Die Farbansichten wurden aus dem senkrecht auf die Oberfläche gerichteten Nadirkanal und den Farbkanälen erstellt; die perspektivischen Schrägansichten wurden aus den Stereokanälen der HRSC berechnet. Das Anaglyphenbild, das bei Betrachtung durch eine Rot-blau- oder Rot-grün-Brille einen dreidimensionalen Eindruck der Landschaft vermittelt, wurde aus dem Nadirkanal und einem Stereokanal abgeleitet. Das Schwarzweißbild wurde dem Nadirkanal entnommen, der von allen Kanälen die höchste Auflösung bietet.
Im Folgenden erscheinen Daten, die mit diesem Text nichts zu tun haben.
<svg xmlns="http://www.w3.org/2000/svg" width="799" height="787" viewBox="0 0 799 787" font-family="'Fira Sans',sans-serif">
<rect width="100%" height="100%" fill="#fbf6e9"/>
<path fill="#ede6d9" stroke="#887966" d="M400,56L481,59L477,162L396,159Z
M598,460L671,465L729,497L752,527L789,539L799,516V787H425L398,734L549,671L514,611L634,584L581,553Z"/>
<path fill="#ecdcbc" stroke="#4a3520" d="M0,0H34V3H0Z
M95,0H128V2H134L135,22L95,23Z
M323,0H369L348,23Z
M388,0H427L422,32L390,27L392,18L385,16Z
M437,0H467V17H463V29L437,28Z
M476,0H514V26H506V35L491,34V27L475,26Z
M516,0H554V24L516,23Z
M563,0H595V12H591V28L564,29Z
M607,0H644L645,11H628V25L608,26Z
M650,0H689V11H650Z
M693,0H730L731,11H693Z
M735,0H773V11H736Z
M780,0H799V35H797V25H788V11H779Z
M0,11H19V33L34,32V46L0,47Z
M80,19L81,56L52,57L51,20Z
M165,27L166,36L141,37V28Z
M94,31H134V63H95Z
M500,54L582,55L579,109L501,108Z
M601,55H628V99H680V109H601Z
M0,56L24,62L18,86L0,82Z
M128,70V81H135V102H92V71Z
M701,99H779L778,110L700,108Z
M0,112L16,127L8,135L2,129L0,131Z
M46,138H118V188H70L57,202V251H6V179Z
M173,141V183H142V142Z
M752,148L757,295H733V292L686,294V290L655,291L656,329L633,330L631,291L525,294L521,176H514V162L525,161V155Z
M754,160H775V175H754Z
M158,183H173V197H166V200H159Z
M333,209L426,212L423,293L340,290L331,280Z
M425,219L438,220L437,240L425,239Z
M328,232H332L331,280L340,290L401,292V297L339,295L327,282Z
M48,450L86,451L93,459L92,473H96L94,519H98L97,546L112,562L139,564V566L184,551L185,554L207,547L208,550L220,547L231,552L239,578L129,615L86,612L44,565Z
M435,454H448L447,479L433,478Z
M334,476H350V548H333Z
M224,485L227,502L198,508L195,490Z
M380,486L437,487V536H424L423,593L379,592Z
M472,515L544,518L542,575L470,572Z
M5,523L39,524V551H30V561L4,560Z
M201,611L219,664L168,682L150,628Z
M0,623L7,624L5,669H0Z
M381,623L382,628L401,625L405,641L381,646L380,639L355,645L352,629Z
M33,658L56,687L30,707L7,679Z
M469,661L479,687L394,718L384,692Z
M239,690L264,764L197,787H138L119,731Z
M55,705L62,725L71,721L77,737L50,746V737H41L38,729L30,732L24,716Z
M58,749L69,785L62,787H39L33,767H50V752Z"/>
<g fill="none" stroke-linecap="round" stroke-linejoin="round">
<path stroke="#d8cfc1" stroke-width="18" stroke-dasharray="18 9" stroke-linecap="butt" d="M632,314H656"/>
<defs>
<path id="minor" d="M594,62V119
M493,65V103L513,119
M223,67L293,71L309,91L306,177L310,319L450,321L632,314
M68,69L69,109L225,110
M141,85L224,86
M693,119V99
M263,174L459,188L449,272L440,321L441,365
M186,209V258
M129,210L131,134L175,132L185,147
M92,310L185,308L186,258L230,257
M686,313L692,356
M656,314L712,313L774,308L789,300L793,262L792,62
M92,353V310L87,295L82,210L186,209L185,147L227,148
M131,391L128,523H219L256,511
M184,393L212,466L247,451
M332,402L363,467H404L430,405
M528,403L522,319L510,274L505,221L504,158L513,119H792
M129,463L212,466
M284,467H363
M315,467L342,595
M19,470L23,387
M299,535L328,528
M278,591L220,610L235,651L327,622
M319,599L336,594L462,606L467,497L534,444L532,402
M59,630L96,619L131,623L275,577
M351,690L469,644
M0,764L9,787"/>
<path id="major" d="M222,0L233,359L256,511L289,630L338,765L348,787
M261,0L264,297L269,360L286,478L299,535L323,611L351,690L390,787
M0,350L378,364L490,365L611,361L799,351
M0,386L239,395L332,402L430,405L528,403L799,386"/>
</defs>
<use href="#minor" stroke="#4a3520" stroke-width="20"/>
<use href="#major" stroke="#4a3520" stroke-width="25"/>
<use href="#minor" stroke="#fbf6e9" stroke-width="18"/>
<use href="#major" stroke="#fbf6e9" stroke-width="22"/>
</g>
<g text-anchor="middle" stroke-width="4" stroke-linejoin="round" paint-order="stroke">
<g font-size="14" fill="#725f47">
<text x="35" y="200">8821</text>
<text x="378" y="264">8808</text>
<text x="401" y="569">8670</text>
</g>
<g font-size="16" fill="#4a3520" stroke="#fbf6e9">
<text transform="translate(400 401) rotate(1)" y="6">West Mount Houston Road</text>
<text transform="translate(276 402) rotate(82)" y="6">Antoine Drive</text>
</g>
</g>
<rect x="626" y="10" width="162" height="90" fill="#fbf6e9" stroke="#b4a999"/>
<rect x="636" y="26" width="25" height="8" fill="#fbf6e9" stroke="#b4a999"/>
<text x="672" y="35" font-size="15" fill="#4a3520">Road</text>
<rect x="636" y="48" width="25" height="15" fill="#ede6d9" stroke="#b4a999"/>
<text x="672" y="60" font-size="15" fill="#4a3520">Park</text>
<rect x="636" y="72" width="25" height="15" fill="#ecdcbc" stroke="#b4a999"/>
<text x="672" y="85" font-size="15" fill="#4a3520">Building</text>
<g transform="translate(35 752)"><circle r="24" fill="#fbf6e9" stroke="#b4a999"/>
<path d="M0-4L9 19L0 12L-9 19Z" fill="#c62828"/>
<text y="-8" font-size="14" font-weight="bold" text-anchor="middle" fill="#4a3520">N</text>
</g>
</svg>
3D-Anaglyphenbild der Region Noctis Labyrinthus
Das Kameraexperiment HRSC auf der Mission Mars Express der Europäischen Weltraumorganisation ESA wird vom Principal Investigator (PI) Prof. Dr. Gerhard Neukum (Freie Universität Berlin) geleitet. Das Wissenschaftsteam besteht aus 45 Co-Investigatoren aus 32 Institutionen und zehn Nationen. Die Kamera wurde am Deutschen Zentrum für Luft- und Raumfahrt (DLR) entwickelt und in Kooperation mit industriellen Partnern gebaut (EADS Astrium, Lewicki Microelectronic GmbH und Jena-Optronik GmbH). Sie wird vom DLR-Institut für Planetenforschung in Berlin-Adlershof betrieben. Die systematische Prozessierung der Daten erfolgt am DLR. Die hier gezeigten Darstellungen wurden von der PI-Gruppe am Institut für Geologische Wissenschaften der Freien Universität Berlin in Zusammenarbeit mit dem DLR-Institut für Planetenforschung erstellt.